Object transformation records
──────────────────────────────

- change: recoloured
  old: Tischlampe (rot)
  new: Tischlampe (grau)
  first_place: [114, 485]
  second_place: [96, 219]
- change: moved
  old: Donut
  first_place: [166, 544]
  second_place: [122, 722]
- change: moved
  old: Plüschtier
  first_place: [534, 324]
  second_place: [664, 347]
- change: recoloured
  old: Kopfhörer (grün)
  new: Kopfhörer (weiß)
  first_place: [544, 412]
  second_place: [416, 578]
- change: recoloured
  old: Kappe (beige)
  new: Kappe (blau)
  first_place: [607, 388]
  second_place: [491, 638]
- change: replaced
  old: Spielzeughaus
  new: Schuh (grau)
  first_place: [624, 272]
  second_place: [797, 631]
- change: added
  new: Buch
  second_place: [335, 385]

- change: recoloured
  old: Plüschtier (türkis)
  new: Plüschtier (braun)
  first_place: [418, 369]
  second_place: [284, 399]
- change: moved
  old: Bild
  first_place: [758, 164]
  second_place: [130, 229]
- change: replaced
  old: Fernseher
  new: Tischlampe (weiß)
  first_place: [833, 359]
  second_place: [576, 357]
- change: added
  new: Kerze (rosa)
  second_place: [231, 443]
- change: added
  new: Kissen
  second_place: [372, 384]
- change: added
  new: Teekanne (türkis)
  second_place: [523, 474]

──────────────────────────────

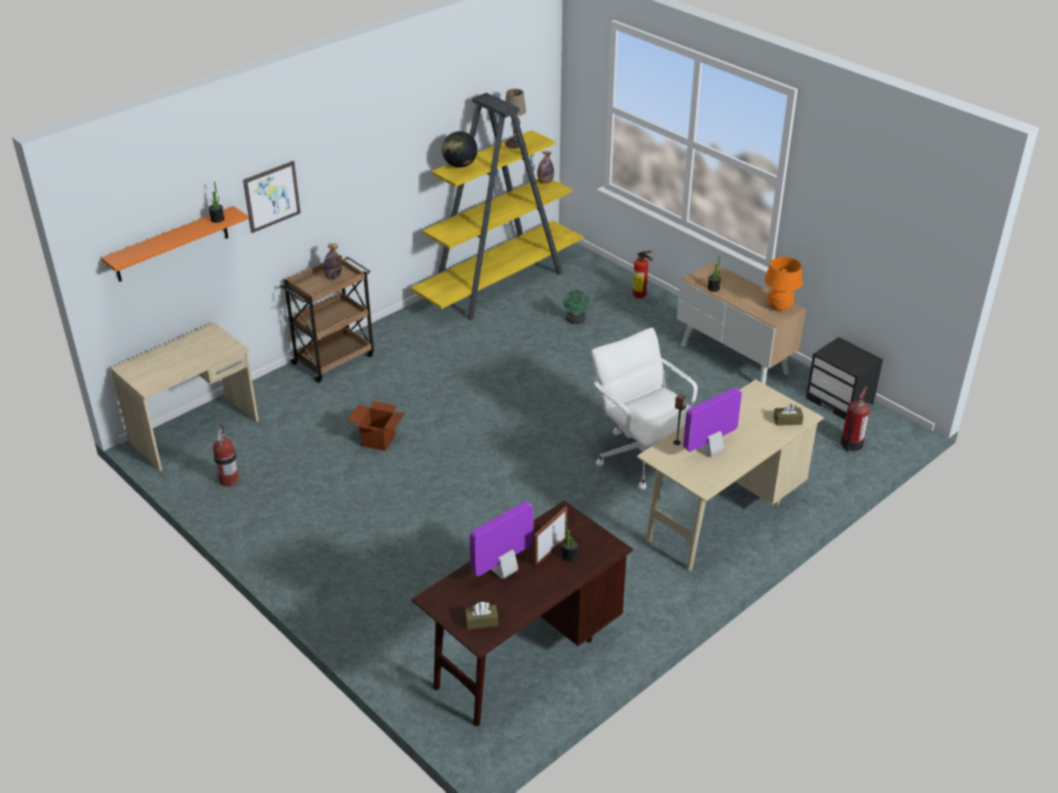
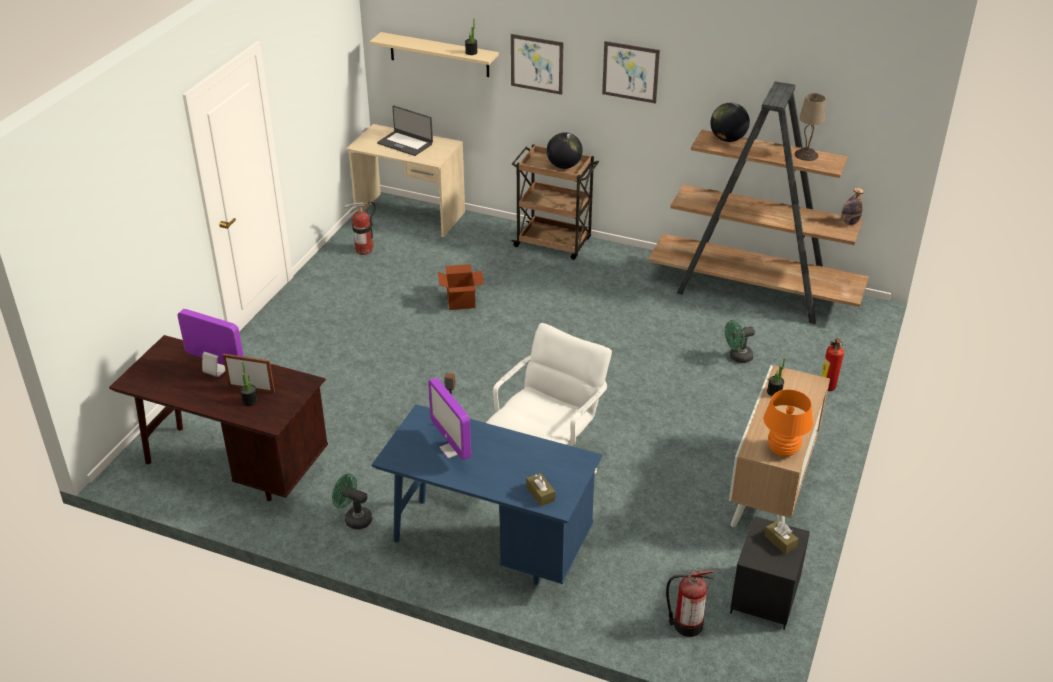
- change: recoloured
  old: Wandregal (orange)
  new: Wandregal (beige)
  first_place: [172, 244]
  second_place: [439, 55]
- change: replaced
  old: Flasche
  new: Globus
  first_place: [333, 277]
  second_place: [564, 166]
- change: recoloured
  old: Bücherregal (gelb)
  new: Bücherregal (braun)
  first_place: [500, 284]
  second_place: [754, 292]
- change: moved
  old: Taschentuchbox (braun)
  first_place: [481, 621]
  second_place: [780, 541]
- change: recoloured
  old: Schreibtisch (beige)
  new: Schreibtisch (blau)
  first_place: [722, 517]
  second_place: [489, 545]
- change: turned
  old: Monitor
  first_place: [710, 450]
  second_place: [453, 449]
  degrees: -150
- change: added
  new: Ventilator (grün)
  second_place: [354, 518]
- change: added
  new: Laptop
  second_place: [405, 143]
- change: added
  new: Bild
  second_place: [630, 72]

──────────────────────────────

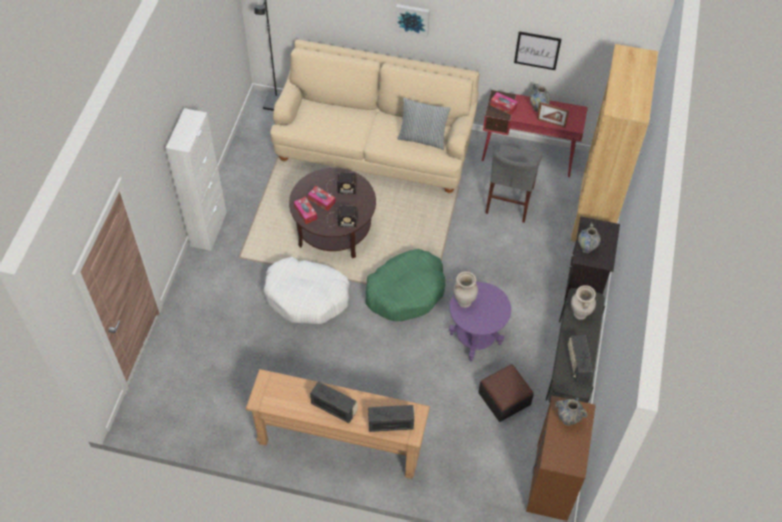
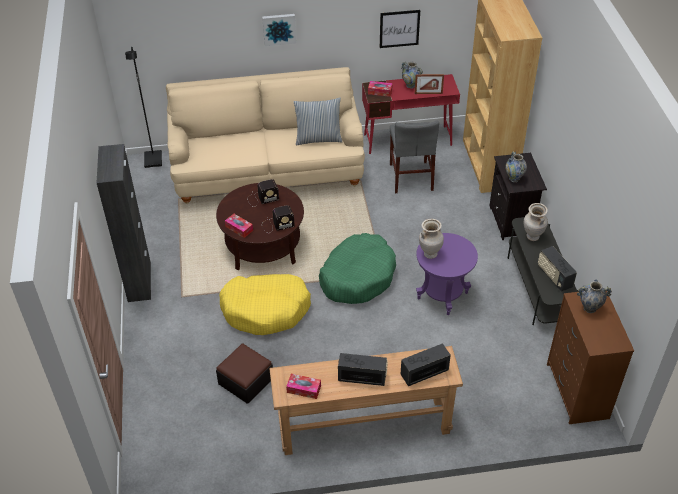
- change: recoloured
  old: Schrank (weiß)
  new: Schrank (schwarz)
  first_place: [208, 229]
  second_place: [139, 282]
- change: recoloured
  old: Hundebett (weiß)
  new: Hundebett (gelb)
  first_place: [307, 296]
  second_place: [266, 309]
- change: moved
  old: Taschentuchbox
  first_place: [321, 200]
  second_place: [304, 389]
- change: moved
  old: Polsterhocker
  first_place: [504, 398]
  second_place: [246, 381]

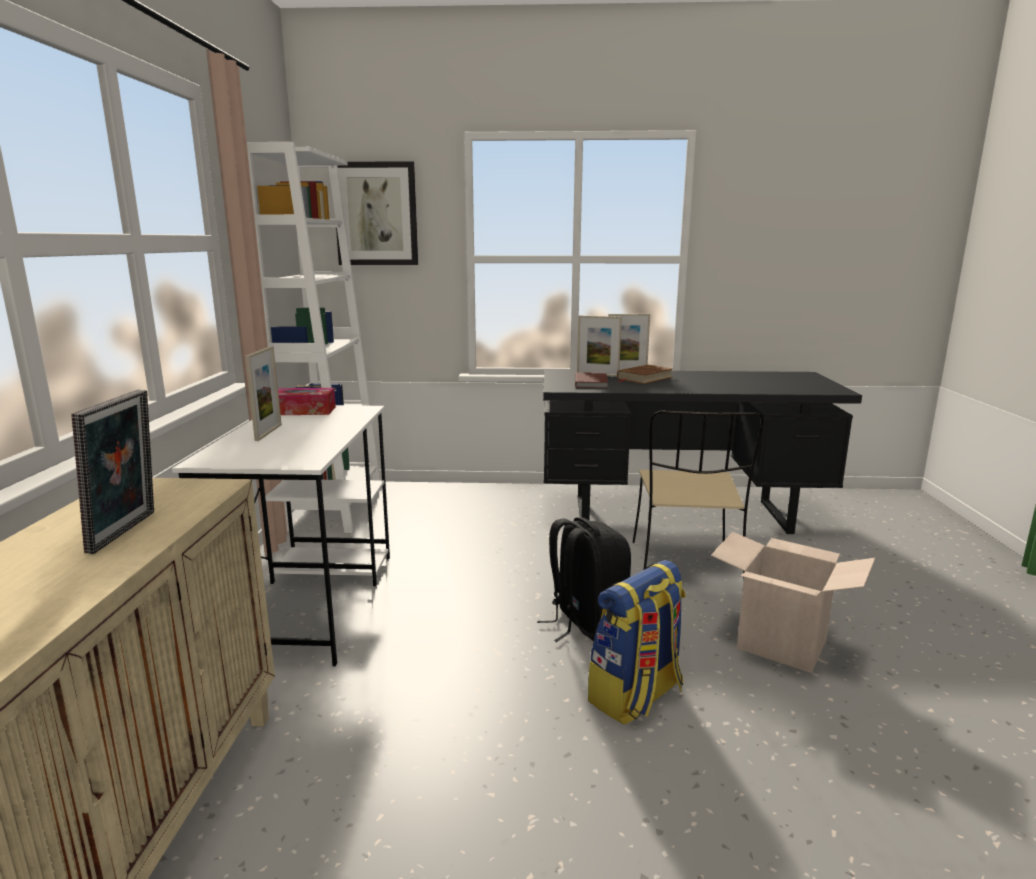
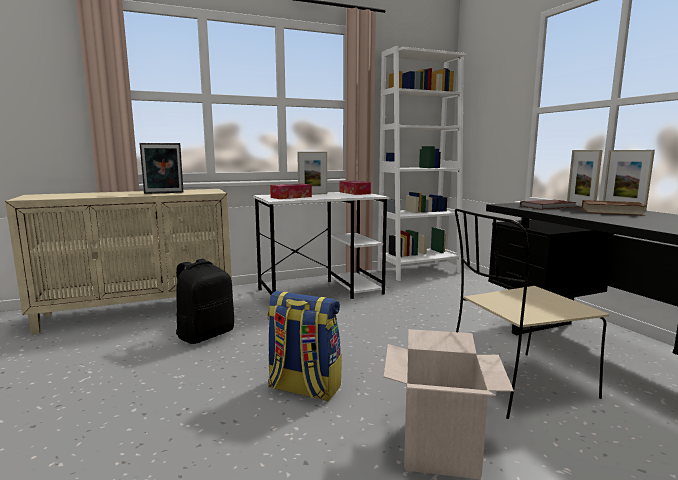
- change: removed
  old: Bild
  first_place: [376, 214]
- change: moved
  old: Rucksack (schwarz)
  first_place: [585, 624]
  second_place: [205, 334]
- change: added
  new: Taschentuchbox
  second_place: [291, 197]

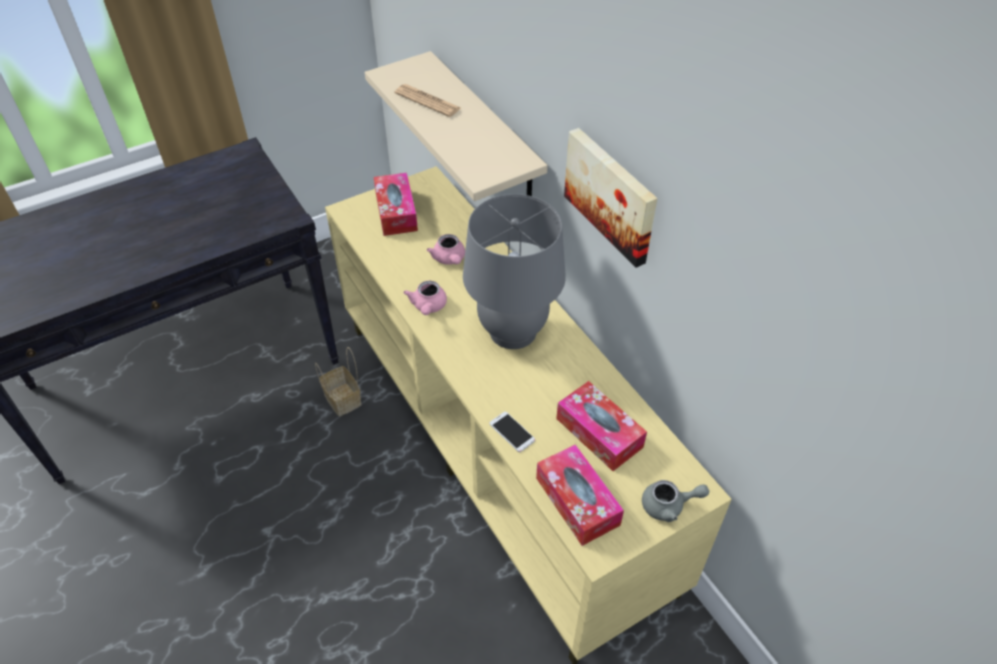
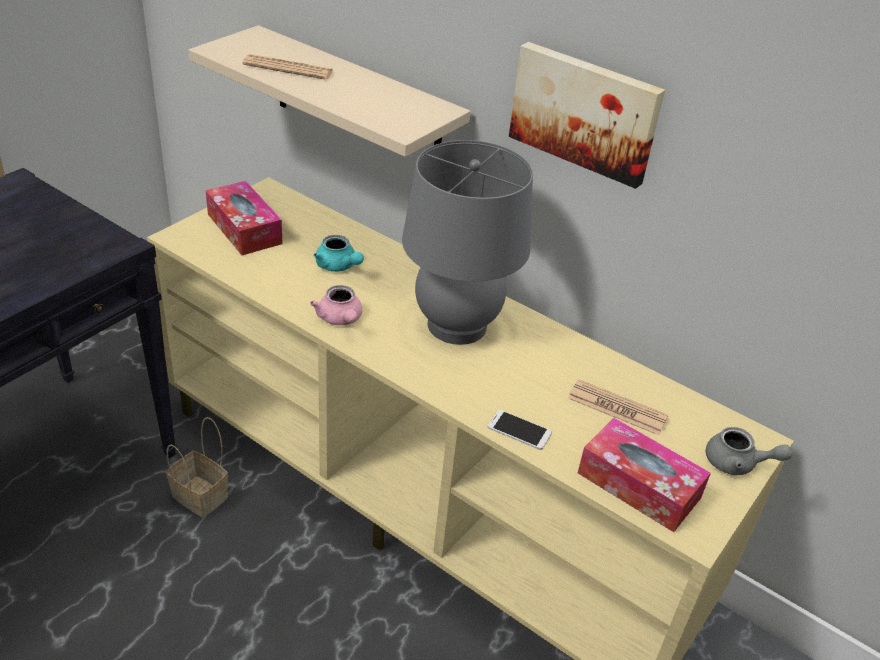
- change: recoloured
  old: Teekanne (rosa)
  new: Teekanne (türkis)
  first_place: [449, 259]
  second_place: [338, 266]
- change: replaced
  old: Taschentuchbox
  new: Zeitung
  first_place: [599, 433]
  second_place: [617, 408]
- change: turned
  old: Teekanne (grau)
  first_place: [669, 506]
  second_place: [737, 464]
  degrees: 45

──────────────────────────────

**Work task:** Return only the number of lines above that include "Kopfhörer".

**Task solution:** 2